Real-time requirements: Each call takes 1–3 seconds. If you need sub-second extraction, use a regex + heuristics.
Sensitive data: Sending full HTML to a third-party API may violate terms or privacy policies. Consider local models (Llama 3, Mistral) via Ollama.

Trade-offs and lessons learned

Prompt engineering matters more than model size. I spent hours tuning prompts and got better results than switching to GPT-4.
Token limits are your biggest enemy. A single product page can easily be 50KB HTML. Truncate intelligently — keep the <body> and remove everything above <h1>.
Hallucinations are real. I had the model invent a "discount" field that didn't exist. Always validate against a known ground truth.
Cost vs. accuracy trade-off: On a test set of 100 pages, GPT-4o-mini achieved 82% accuracy (exact field match). GPT-4 achieved 93%. For my use case, the cheaper model was fine, but your mileage may vary.

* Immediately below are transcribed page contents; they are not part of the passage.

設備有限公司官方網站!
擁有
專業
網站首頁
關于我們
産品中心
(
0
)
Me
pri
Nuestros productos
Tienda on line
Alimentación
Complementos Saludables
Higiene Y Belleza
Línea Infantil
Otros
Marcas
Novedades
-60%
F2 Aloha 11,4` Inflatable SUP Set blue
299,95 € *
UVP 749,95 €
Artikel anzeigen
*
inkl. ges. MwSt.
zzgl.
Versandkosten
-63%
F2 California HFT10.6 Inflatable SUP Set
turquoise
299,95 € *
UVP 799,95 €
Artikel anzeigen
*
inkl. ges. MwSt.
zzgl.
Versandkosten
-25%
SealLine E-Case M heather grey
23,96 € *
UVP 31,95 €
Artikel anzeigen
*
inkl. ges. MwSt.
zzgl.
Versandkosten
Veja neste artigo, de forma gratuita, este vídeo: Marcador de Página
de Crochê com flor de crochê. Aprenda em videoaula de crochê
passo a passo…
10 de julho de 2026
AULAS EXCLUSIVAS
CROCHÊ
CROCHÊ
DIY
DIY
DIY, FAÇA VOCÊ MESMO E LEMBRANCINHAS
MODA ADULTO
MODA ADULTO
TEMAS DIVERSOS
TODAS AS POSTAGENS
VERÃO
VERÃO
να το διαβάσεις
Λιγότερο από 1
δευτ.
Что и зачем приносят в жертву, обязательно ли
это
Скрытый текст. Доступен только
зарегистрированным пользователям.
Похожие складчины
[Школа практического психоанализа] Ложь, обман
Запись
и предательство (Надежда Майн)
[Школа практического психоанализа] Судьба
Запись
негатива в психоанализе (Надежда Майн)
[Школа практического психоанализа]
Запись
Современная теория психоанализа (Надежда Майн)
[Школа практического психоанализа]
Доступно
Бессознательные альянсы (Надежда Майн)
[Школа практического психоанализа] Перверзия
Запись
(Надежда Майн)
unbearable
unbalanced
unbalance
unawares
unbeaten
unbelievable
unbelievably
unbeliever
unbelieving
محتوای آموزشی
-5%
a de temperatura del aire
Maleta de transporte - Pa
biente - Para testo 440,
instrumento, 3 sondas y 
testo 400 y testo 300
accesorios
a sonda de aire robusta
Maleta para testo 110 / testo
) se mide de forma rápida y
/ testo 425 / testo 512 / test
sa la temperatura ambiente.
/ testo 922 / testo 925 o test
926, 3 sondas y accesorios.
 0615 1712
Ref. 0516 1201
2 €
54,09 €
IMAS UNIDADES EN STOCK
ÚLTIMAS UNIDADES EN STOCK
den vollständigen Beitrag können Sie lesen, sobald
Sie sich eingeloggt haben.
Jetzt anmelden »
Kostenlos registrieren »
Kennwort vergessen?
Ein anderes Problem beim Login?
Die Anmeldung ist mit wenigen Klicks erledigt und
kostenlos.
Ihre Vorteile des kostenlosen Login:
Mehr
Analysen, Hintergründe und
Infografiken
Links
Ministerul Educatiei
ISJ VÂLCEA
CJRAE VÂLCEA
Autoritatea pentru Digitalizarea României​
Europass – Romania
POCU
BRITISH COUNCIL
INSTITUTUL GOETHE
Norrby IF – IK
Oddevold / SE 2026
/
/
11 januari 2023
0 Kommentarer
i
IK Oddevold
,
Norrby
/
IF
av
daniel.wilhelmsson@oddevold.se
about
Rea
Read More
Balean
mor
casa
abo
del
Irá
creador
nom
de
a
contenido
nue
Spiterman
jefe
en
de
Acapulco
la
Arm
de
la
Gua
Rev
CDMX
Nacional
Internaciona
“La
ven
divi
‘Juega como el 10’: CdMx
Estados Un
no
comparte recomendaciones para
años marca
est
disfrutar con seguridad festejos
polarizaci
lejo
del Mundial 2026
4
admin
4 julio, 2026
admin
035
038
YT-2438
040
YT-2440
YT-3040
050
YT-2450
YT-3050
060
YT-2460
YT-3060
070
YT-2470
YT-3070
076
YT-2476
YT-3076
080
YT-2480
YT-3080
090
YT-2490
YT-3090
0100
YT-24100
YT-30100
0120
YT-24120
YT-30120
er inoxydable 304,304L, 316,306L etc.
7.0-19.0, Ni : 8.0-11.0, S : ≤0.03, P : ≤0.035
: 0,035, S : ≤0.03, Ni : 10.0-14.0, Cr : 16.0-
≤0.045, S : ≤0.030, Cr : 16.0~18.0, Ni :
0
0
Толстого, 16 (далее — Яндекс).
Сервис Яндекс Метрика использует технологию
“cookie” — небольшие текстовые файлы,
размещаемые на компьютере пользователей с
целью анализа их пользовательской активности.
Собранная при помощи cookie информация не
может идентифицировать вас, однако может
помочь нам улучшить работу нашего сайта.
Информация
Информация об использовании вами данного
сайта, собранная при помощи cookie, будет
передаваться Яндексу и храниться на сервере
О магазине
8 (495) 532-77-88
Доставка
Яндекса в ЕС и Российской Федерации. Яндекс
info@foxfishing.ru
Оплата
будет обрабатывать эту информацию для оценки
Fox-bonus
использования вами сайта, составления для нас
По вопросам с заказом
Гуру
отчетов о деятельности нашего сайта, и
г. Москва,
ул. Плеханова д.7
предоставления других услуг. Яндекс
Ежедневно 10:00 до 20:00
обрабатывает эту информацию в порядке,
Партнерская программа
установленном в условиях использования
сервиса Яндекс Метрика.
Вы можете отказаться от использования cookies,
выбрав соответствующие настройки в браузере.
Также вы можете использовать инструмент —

I ended up building a small internal tool that combines both approaches: fast CSS selectors for known patterns, and falls back to the LLM when selectors return null. That hybrid gave me the best of both worlds.

There are also services that abstract this further. I tried one at https://ai.interwestinfo.com/ that handles the caching and model selection — but honestly, the DIY approach taught me more about prompt design and cost management. Your choice depends on whether you want to own the stack or outsource the complexity.

Where to go from here

If you're interested in this technique, try it on your own pain points — scraping job postings, news headlines, or even PDF text extraction. The principle is the same: instead of writing rules, you describe the data and let the model figure out the structure.

Start with a small batch, measure accuracy, and only scale up once you're happy with the prompt. And always keep a backup scraper — I learned that the hard way when an API rate limit kicked in.

What's your setup look like? Have you tried using LLMs to replace fragile selectors, or do you stick with traditional scraping? I'd love to hear your war stories.